Problem to solve: Write out the listing line for line, starting with its first line and ending after the line that contains "June 24, 2019". Leave the pictures out of your answer.
··· Data section ···
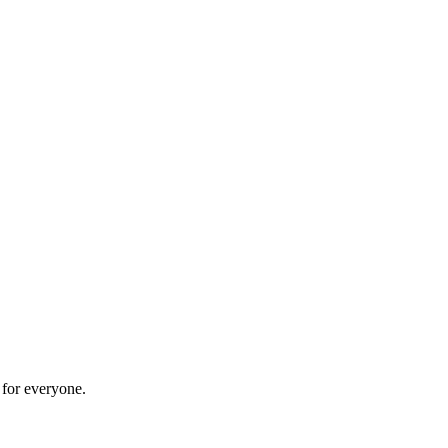
 for everyone.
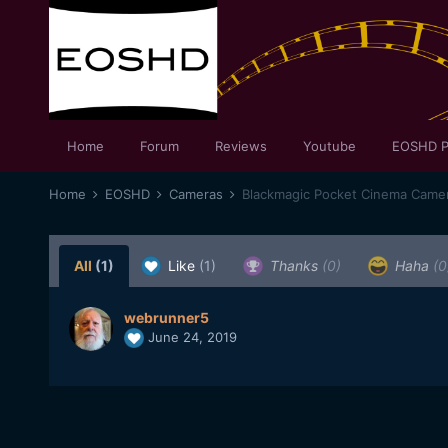
Home
Forum
Reviews
Youtube
EOSHD P
Home
EOSHD
Cameras
Blackmagic Pocket Cinema Came
All
(1)
Like
(1)
Thanks
(0)
Haha
(0
webrunner5
June 24, 2019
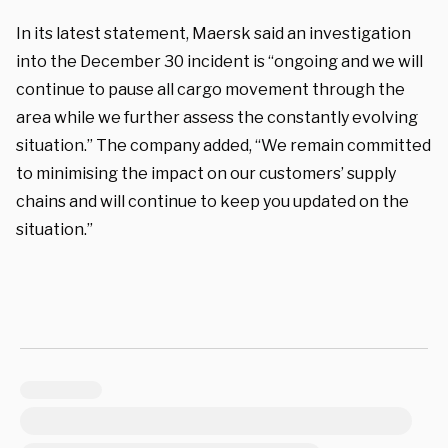
In its latest statement, Maersk said an investigation
into the December 30 incident is “ongoing and we will
continue to pause all cargo movement through the
area while we further assess the constantly evolving
situation.” The company added, “We remain committed
to minimising the impact on our customers’ supply
chains and will continue to keep you updated on the
situation.”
···
Solution:
 for everyone.
Home
Forum
Reviews
Youtube
EOSHD P
Home
EOSHD
Cameras
Blackmagic Pocket Cinema Came
All
(1)
Like
(1)
Thanks
(0)
Haha
(0
webrunner5
June 24, 2019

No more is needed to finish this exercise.